Europe is in serious trouble, and the rest of the global economy also seems to be slowing down. This is not necessarily a reason to panic out of equities, since the market attempts to discount future earnings. It may already have priced in a recession. A reason for concern would be an unexpected slowdown that is not widely recognized by most market participants. Perhaps a slowdown in China presents this sort of scenario.
It appears that the crisis in Europe is drawing attention away from what's going on in China. And China has a huge influence on the rest of the world. Many have looked to China to pull us out of this economic recession.
It seems that China is experiencing a typical Austrian economic boom-bust cycle that is nearing a bust. The degree of mal-investment is unprecedented. The most noticeable signs of mal-investments are newly built cities with almost no inhabitants and giant new malls without any tenants. The root of the problem is that the banking industry is totally devoted to serving the State, and as a consequence a lot of bank lending is done with complete disregard for sound economics.
Taking in to account that most investors believe that China is making real and productive progress, and that its economy is strengthening, the next shoes to drop may just be the realization by most investors that the Chinese economy is going to bust.
China is indeed showing strong growth numbers on paper, although they are also slowing down. But these numbers do not account for “real” economic growth. Consider that GDP is made up of five variables; consumption, investment, government spending, and exports minus imports.

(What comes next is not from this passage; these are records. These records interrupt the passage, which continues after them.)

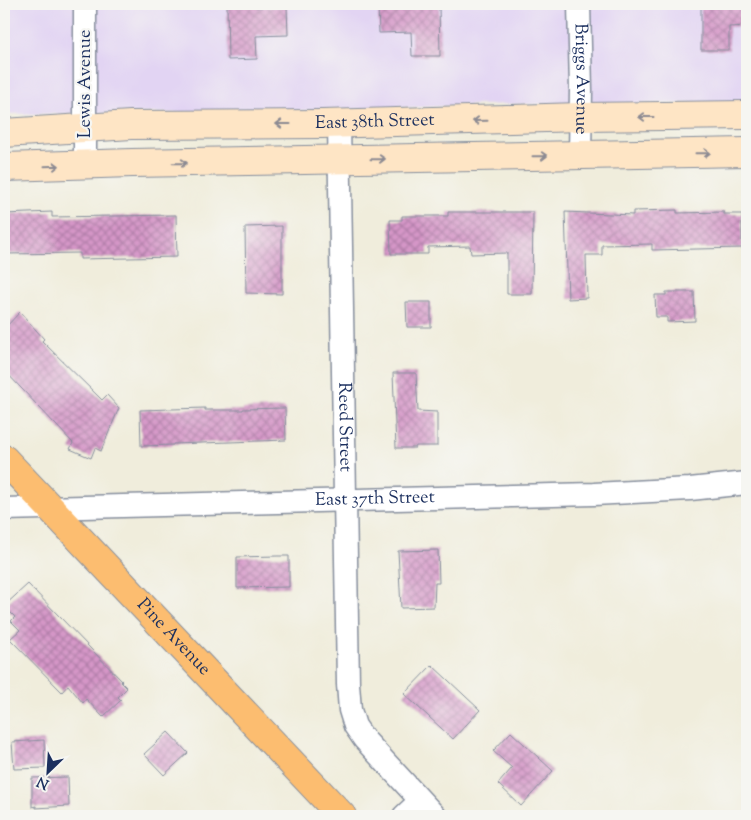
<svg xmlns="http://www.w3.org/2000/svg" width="751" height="820" font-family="'Sorts Mill Goudy',serif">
<defs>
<pattern id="building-cross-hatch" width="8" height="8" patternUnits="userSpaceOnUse" patternTransform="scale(1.25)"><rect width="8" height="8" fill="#d596c7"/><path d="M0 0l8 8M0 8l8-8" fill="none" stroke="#ac7ba5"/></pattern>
</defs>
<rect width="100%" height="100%" fill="#f6f6f2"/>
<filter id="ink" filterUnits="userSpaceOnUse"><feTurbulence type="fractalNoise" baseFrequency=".02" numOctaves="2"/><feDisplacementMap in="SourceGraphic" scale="10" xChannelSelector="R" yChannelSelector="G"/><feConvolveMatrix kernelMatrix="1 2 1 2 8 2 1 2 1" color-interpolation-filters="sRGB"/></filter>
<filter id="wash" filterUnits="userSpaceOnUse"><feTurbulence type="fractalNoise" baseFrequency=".0096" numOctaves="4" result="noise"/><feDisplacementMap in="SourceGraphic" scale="20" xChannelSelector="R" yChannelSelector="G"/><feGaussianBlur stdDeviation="1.12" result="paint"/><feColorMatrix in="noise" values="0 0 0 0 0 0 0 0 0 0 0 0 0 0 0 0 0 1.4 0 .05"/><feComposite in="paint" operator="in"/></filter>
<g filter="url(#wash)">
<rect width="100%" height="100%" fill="#f0eddc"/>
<!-- built -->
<polygon fill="#e2d4f3" points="4,4 747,4 747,103 512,104 355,109 177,113 4,114"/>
<g id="blocks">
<!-- building -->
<g fill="url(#building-cross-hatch)">
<polygon points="227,4 256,4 256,7 287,7 288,35 256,36 257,59 228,60"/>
<polygon points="439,4 440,56 412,56 411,32 379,33 378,5"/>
<polygon points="701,4 747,4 747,26 729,27 729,50 701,50"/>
<polygon points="677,210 677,213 724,212 724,214 742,214 742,248 652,250 652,244 602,245 602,255 586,255 587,298 568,299 565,212 633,215 633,211"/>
<polygon points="52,212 52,217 176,215 177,257 80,259 80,253 4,254 4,214"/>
<polygon points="448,212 533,212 532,294 507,294 507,253 471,254 470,246 428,247 428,254 391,254 390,220 402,220 402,216 448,216"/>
<polygon points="282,226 282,294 246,293 245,227"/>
<polygon points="666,292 694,292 695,321 667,322 667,317 656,317 655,295 666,295"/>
<polygon points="406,302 431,302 431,327 407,327"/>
<polygon points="20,312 44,339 42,341 102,400 107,395 119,408 101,451 95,448 91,458 70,449 73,443 4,370 4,329"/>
<polygon points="393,373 416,373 418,411 437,412 437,446 416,446 415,448 396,448"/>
<polygon points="205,408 205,410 243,410 243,409 285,408 286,440 173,444 173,445 141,446 140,410"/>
<polygon points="438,550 439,583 435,583 434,607 401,608 398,551"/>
<polygon points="277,556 289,556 289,587 237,588 237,557"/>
<polygon points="28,584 122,681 121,682 127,688 118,697 121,700 103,717 86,699 83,703 68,685 62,692 10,639 20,630 11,621 15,617 4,606"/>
<polygon points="432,665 480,710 453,739 404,694"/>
<polygon points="168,732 188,753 164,775 144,754"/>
<polygon points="511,732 553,771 521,806 498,784 512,768 493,751"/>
<polygon points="44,740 45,768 14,769 12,742"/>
<polygon points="68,777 69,806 36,808 36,806 32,807 32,778"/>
</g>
</g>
</g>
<g filter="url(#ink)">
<use href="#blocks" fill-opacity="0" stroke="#868e9d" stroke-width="1"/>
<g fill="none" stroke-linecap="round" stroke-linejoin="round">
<defs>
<g id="street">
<polyline points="85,4 85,165"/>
<path id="s1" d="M579,4L581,90L580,155"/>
<path id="s2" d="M339,123L348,684L350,710L355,726L364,739L435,816"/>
<path id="s3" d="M4,509L594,494L690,489L747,483"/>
<polyline points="404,816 420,801"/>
</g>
<g id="secondary">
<path id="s4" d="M4,133L131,125L322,124L581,117L747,115"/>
<polyline points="4,167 132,163 747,152"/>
</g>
<g id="primary">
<path id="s5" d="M4,459L342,816"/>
</g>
</defs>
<!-- street casing -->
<use href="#street" stroke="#868e9d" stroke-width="25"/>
<!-- secondary casing -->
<use href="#secondary" stroke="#868e9d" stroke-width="30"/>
<!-- primary casing -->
<use href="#primary" stroke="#868e9d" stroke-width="30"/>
<!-- street -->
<use href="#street" stroke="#fff" stroke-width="22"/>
<!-- secondary -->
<use href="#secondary" stroke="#fee5c5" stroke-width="28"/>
<!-- primary -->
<use href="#primary" stroke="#fcbd6f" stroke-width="28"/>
</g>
<!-- one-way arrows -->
<defs><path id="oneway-shaft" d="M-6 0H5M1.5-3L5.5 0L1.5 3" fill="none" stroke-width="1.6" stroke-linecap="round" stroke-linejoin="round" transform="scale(1.25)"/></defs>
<g stroke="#8c8a92">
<use href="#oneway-shaft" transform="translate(646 117) rotate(180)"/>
<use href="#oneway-shaft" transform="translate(480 121) rotate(179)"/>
<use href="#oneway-shaft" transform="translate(283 124) rotate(180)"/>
<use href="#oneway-shaft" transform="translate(703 153) rotate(-1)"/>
<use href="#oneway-shaft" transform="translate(540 156) rotate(-1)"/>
<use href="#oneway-shaft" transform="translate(378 159) rotate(-1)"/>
<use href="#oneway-shaft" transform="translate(180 163) rotate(-1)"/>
<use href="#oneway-shaft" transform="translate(52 166) rotate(-2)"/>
</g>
</g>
<g text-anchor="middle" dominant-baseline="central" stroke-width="4.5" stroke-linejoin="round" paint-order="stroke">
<!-- street labels -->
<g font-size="18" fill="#1b2f5e" stroke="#f6f6f2">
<text stroke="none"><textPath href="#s1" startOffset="75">Briggs Avenue</textPath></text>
<text transform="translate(86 84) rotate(-90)">Lewis Avenue</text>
<text stroke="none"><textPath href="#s4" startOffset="371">East 38th Street</textPath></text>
<text stroke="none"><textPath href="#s2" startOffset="304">Reed Street</textPath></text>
<text stroke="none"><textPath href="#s3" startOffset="371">East 37th Street</textPath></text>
<text stroke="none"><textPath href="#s5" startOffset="246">Pine Avenue</textPath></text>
</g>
</g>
<!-- margin -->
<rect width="751" height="820" fill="none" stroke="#f6f6f2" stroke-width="20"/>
<!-- north arrow -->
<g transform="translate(48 772) rotate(205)" stroke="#f6f6f2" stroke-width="4" paint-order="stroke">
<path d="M0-4L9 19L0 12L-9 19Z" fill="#1b2f5e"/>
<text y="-8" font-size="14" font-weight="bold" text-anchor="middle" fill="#1b2f5e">N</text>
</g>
</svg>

The Chinese economy is mostly made up of investments, not exports, and not consumption, and most of this is directed by the state. In this sort of environment it becomes easy for the state to target a GDP growth rate of 9 or 10 percent. All you need to do is build infrastructure projects such as new cities, new malls, etc.
Nevertheless, this sort of growth does not add much value and people will soon realize that a small city does not need a $7 billion railroad station, and a city with no inhabitants does not add much value to the economy. Furthermore, these projects are to a large degree debt financed by state owned banks, and when it’s realized that these projects are not profitable it will put tremendous stress on the Chinese banking system.
If the there is a meaningful slowdown or perhaps a crash, it will have a huge impact of the demand from China for commodities and other raw material. This will affect nearby countries including Australia, the Middle-East, Africa, and Latin America. These countries will be faced with lower commodity prices, especially industrial commodities. As a result they will buy less from China, causing a vicious downward spiral.
In this environment you want to be out of industrial commodities, especially things like copper (NYSEARCA:JJC), nickel (NYSEARCA:JJN) and lead (NYSEARCA:LD), to name a few. Silver (NYSEARCA:SLV) may take a hit, but it will probably make a quick correction, as it is in short supply and also has the status of a monetary metal. If it takes a dip, I would see this as a buying opportunity for silver.
The best place to park your money in the case of a significant slowdown is gold (NYSEARCA:GLD) and, to a lesser degree, senior gold production companies such as Newmont Mining (NYSE:NEM), Goldcorp (NYSE:GG), Barrick Gold Corporation (NYSE:ABX), New Gold Inc, (NYSEMKT:NGD) and Yamana Gold Inc (NYSE:AUY). The US dollar (NYSEARCA:UUP) may also have a rally, but I expect that to be short lived, as the US has its own set of financial problems.
Disclosure: I am long GLD, SLV, NGD, AUY.